Die Suche, das wird immer offensichtlicher, hat erst begonnen. Und die beiden Forscherinnen, die im Auftrag der Anwälte von Cornelius Gurlitt die Provenienz-Recherche betreiben, scheinen selbst bei den präsentierten Highlights noch nicht weit gekommen zu sein. Demnächst sollen ihnen allerdings renommierte Experten zur Seite gestellt werden. Man will demonstrieren, dass die eigenen Provenienzrecherchen zügiger und ergiebiger sind als alles, was die Taskforce leistet, die bisher über die Präliminarien ihrer Arbeit nicht hinauskam.
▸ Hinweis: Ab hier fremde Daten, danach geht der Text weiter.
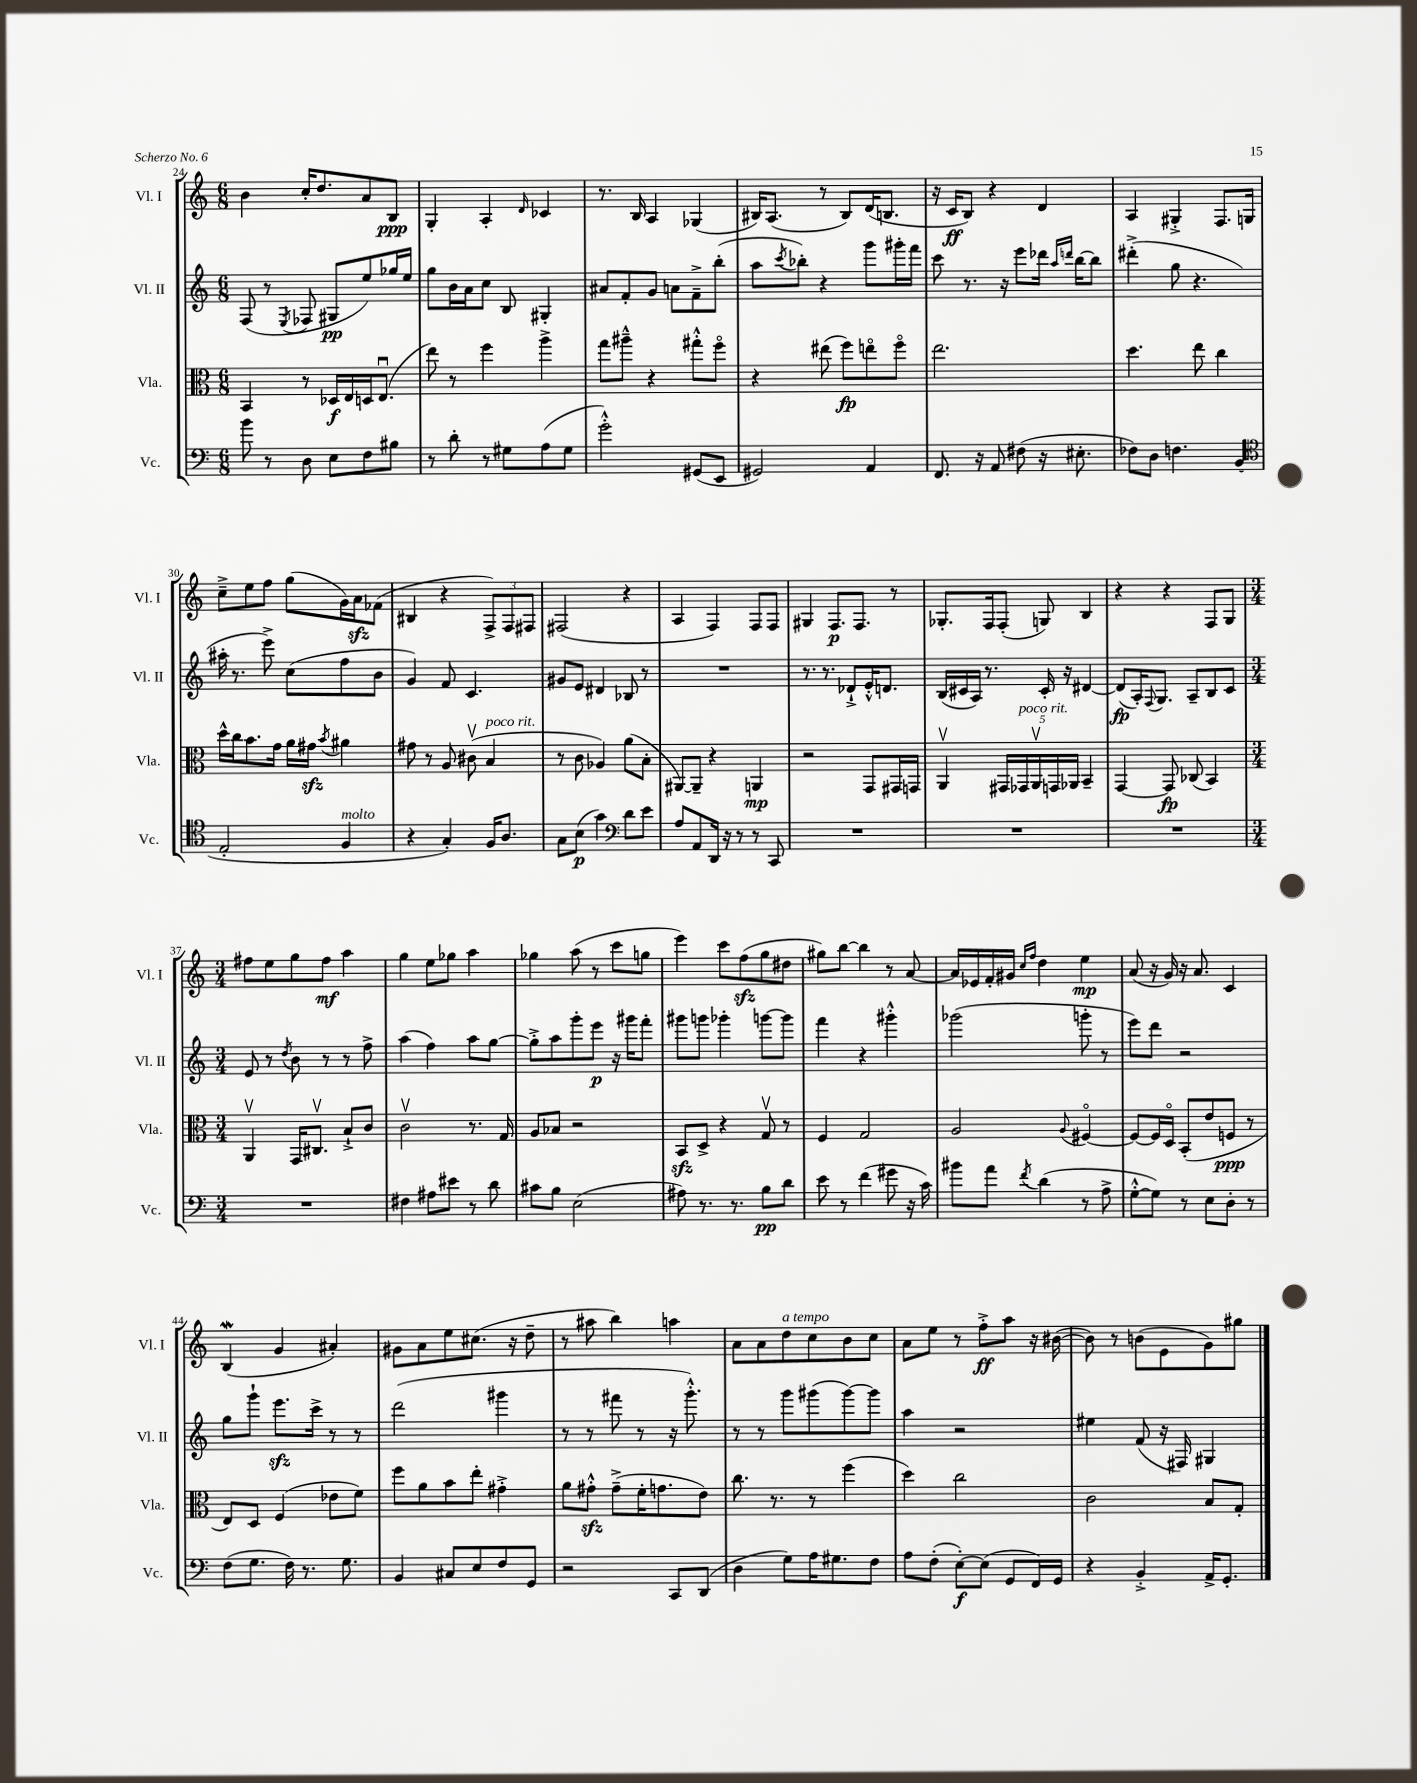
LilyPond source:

<<
\new StaffGroup <<
\new Staff = "s0" \with { instrumentName = "Vl. I" shortInstrumentName = "Vl. I" } {
    \clef treble \key c \major \numericTimeSignature \time 6/8
    b'4 c''16-. d''8. a'8 b8\ppp |
    g4-. a4-. \grace { d'16 } ces'4 |
    r8. b16 a4 ges4( |
    bis16) a8.( r8 bis8) d'16( b8. |
    r16 c'16\ff b8) r4 d'4 |
    a4 gis4-.-> f8. g16 |
    c''8---> e''8 f''8 g''8( g'16) a'16\sfz fes'8( |
    bis4 r4 \tuplet 3/2 { f8->) f8 fis8 } |
    fis2( r4 |
    a4 f4) f8 f8 |
    gis4 f8.\p f8. r8 |
    ges8.-. f16 f8-.( g8) b4 |
    r4 r4 f8 g8 |
    \numericTimeSignature \time 3/4 fis''8 e''8 g''8 fis''8\mf a''4 |
    g''4 e''8 ges''8 a''4 |
    ges''4 a''8( r8 c'''8 g''8 |
    e'''4) c'''8 f''8\sfz( g''8 dis''8 |
    gis''8) b''8~ b''4 r8 a'8~ |
    a'16 ees'16 f'16-. gis'16 \grace { c''16 f''16 } d''4 e''4\mp |
    a'8( r16 g'16) r16 a'8. c'4 |
    b4\mordent( g'4 ais'4-.) |
    gis'8 a'8 e''8 cis''8.( r16 d''8-- |
    r8 ais''8 b''4) a''4 |
    a'8 a'8 d''8^\markup { \italic "a tempo" } c''8 b'8 c''8 |
    a'8 e''8 r8 f''8-.->\ff a''8 r16 bis'16~( |
    bis'8) r8 b'8( e'8 g'8) gis''8 \bar "|." |
}
\new Staff = "s1" \with { instrumentName = "Vl. II" shortInstrumentName = "Vl. II" } {
    \clef treble \key c \major \numericTimeSignature \time 6/8
    f8( r8 \acciaccatura { e8 } fes8 gis8\pp e''8) ges''16 e''16 |
    g''8 b'16 a'16 c''8 b8 gis4-. |
    ais'8 f'8-. g'8 a'8 f'8---> b''8-.( |
    a''8 \acciaccatura { c'''8 } bes''8-.) r4 g'''8 gis'''16-. f'''16 |
    c'''8 r8. r16 e'''8 des'''16 \grace { a''16 d'''16 } b''16~ b''8 |
    dis'''4-.->( g''8 r4. |
    ais''16-. r8. e'''8->) c''8( f''8 b'8 |
    g'4) f'8 c'4. |
    gis'8 e'8 dis'4 bes8 r8 |
    R2. |
    r8. r8. des'8-!-> e'16-.-^ d'8. |
    b16( cis'16 a16) r8. cis'16-. r16 dis'4~ |
    dis'8\fp( a16-.) \appoggiatura { f8 } g8. a8-- b8 c'8 |
    \numericTimeSignature \time 3/4 e'8 r8 \acciaccatura { d''8 } b'8 r8 r8 f''8-> |
    a''4( f''4) a''8 g''8~ |
    g''8-.-> a''8 g'''8-. e'''8\p r16 gis'''16 f'''8-. |
    gis'''8 g'''8 ges'''4-. g'''8~ g'''8 |
    f'''4 r4 gis'''4-.-^ |
    ges'''2( g'''8-. r8 |
    e'''8) d'''8 r2 |
    g''8 g'''8-! e'''8.\sfz c'''16-> r8 r8 |
    d'''2( gis'''4 |
    r8 r8 fis'''8 r8 r16 g'''8.-.-^) |
    r8 r8 g'''8 gis'''8( gis'''8~) gis'''8 |
    a''4 r2 |
    eis''4 f'8( r16 fis16) gis4 \bar "|." |
}
\new Staff = "s2" \with { instrumentName = "Vla." shortInstrumentName = "Vla." } {
    \clef alto \key c \major \numericTimeSignature \time 6/8
    b,4 r8 des16\f e16 d16 e8.\downbow( |
    e''8) r8 f''4 a''4-> |
    g''8 ais''8---^ r4 gis''8-.-^ f''8\flageolet |
    r4 eis''8( f''8\fp) e''8\flageolet f''8\flageolet |
    e''2. |
    d''4. e''8 c''4 |
    d''16-^ c''16 b'8. g'16 a'16 gis'16\sfz \acciaccatura { b'8 } ais'4 |
    gis'8 r8 a8 cis'8\upbow( b4^\markup { \italic "poco rit." } |
    r8 c'8 aes4) a'8( b8-. |
    ais,8~) ais,8-- r4 a,4\mp |
    r2 g,8 gis,16 g,16 |
    a,4\upbow \tuplet 5/4 { gis,16 ges,16^\markup { \italic "poco rit." } a,16\upbow g,16 aes,16 } b,4-- |
    g,4~ g,8\fp ces8( b,4) |
    \numericTimeSignature \time 3/4 a,4\upbow g,16 cis8.\upbow b8-!-> c'8 |
    c'2\upbow r8. g16 |
    a8 bes8 r2 |
    b,8\sfz d8-> r4 g8\upbow r8 |
    f4 g2 |
    a2 \appoggiatura { a8 } fis4~\flageolet |
    fis8~ fis16 d16\flageolet b,8-.( e'8 f8\ppp r8 |
    e8) d8 f4( ees'8 f'8) |
    f''8 a'8 b'8 e''8-. gis'4-.-> |
    a'8 gis'8-.-^\sfz gis'8--->( f'16-. g'8. e'8) |
    c''8. r8. r8 f''4( |
    d''4) c''2 |
    c'2 b8 g8-. \bar "|." |
}
\new Staff = "s3" \with { instrumentName = "Vc." shortInstrumentName = "Vc." } {
    \clef bass \key c \major \numericTimeSignature \time 6/8
    b'8 r8 d8 e8 f8 bis8 |
    r8 d'8-. r8 gis8 a8( gis8 |
    g'2-.-^) gis,8( e,8 |
    gis,2) a,4 |
    f,8. r16 a,8 fis8( r16 eis8.-. |
    fes8) d8 f4. b,8( |
    \clef tenor e2-. f4^\markup { \italic "molto" } |
    r4 g4-.) f16 a8. |
    g8 b8\p( g'4) \clef bass d'8 e'8 |
    a8 a,8 d,16 r16 r8 r8 c,8 |
    R2. |
    R2. |
    R2. |
    \numericTimeSignature \time 3/4 R2. |
    fis4 ais8 eis'8 r8 d'8 |
    cis'8 b8 e2( |
    ais8) r8. r8. b8\pp d'8 |
    e'8 r8 f'4( gis'8 r16 c'16) |
    bis'8 a'8 \acciaccatura { f'8 } d'4( r8 a8-> |
    g8~-.-^ g8) r8 e8 d8-. r8 |
    f8( g8. f16) r8. g8. |
    b,4 cis8 e8 f8 g,8 |
    r2 c,8 d,8( |
    d4 g8) a16 gis8. f8 |
    a8 f8-.( e8~-.\f) e8( g,8 f,16) g,16 |
    r4 b,4-.-> a,16-> g,8.-. \bar "|." |
}
>>
>>
\layout { \context { \Score currentBarNumber = #24 } }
Wie die Anwälte von Cornelius Gurlitt nach ihrer ersten Bestandsaufnahme schon behaupten können, es gebe kaum Anhaltspunkte für einen Raubkunstverdacht, ist unverständlich.

Die Bewachung und Bewahrung der ihm von seinem Vater angetrauten Kunst sei sein einziger Lebensinhalt gewesen, hat Gurlitt mehrfach gesagt. Steht man vor diesen Bildern, ist klarer denn je, wie unendlich schwer er an dieser Aufgabe hat tragen müssen. Wie die Bilder ist auch er ein Gefangener der Geschichte.